### Text provided:
BEGIN

# Load and create data sets

Load data.

In [2]:
### LINES TO IMPORT THE DECONFOUNDER PACKAGE IN THE PARENT FOLDER ###
import os
import sys
sys.path.append("..")
### IMPORTS
from deconfounder.causal_tree import CausalTree
from deconfounder.causal_forest import CausalForest
from sklearn.ensemble import RandomForestClassifier
import matplotlib.pyplot as plt
import matplotlib.ticker as mtick
import seaborn as sns
import numpy as np
from numpy.polynomial.polynomial import polyfit
import pandas as pd
import scipy.stats as st
from scipy.stats import spearmanr
from sklearn.model_selection import train_test_split
from sklearn.model_selection import GridSearchCV
from sklearn.model_selection import cross_val_predict
import time

# Load data
df = pd.read_csv("../data/criteo-uplift-v2.1.csv")
df = df.sample(frac=1, random_state=42)
all_features = df.columns.values[:12].tolist()

Find the feature that is correalted the most with the outcome and remove that feature (i.e., the confounder).

In [3]:
corr_matrix = df[all_features + ['visit']].corr()
confounder = corr_matrix['visit'][:-1].sort_values().index.values[-1]
print(confounder)
limited_features = list(all_features)
limited_features.remove(confounder)

f9


Obtain observational data. Drop observations using the confounder.

In [4]:
def print_outcomes(data):
    means = data.groupby('treatment').visit.mean()
    print(f"Size of data set: {data.shape[0]:,}")
    print(f"Avg. Outcome (treated): {np.round(means.loc[1]*100, 2)}%")
    print(f"Avg. Outcome (control): {np.round(means.loc[0]*100, 2)}%")
    print(f"Estimated avg. effect: {np.round((means.loc[1]-means.loc[0])*100, 2)}%")

train_frac = 0.5
train_size = int(df.shape[0]*train_frac)
obs_df = df[:train_size]
train_df = df[:train_size]
drop_frac = 0.1

conf_ranking = obs_df[confounder].rank(method="first")
keep =  ((obs_df.treatment == 1) & (conf_ranking > int(train_size * drop_frac))) | \
        ((obs_df.treatment == 0) & (conf_ranking < int(train_size * (1 - drop_frac))))
obs_df = train_df[keep]
print("Observational (naive) setup")
print_outcomes(obs_df)
print("-------------")
exp_df = train_df.sample(n=obs_df.shape[0],random_state=42)
print("Experimental setup")
print_outcomes(exp_df)
print("-------------")
print("Entire data")
print_outcomes(df)

END

### Information given:
BEGIN

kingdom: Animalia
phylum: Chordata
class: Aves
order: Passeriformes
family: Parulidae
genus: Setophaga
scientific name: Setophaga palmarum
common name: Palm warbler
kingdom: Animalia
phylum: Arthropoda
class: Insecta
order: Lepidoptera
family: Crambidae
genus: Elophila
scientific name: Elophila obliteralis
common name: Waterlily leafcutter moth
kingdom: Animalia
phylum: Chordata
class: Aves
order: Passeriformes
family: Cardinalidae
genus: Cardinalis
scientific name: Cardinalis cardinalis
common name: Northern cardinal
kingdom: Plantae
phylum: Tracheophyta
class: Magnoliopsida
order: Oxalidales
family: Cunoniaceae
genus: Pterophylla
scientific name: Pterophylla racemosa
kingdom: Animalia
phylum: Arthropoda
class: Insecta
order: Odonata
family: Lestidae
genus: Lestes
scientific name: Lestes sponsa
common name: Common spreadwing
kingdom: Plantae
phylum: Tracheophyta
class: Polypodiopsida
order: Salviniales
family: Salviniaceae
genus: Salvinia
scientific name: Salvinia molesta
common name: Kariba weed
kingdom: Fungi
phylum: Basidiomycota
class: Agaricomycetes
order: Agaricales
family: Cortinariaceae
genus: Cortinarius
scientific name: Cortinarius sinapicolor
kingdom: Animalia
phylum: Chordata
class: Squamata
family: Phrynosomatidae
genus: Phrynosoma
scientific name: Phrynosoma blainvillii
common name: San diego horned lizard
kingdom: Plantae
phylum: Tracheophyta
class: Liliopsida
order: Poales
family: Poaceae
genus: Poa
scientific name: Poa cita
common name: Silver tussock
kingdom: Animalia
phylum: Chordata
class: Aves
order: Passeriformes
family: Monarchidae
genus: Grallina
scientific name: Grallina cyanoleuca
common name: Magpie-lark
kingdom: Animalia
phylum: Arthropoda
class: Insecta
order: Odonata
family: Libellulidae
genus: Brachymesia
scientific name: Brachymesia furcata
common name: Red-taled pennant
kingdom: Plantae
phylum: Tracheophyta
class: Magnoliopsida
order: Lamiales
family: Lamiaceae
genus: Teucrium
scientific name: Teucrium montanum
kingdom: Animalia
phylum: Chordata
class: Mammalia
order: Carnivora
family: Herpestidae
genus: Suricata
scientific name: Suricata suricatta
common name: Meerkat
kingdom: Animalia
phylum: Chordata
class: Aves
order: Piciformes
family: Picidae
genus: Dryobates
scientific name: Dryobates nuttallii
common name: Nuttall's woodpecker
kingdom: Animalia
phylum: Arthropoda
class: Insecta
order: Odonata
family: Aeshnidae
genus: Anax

END

### Short exercise:
Reproduce the uplift notebook from the words "limited_features.remove(confounder)" through the words "means = data.groupby('treatment').visit.mean()", substituting "group_means" for "means" throughout. The material comes from a separate source.

### Correct response:
limited_features.remove(confounder)

f9


Obtain observational data. Drop observations using the confounder.

In [4]:
def print_outcomes(data):
    group_means = data.groupby('treatment').visit.mean()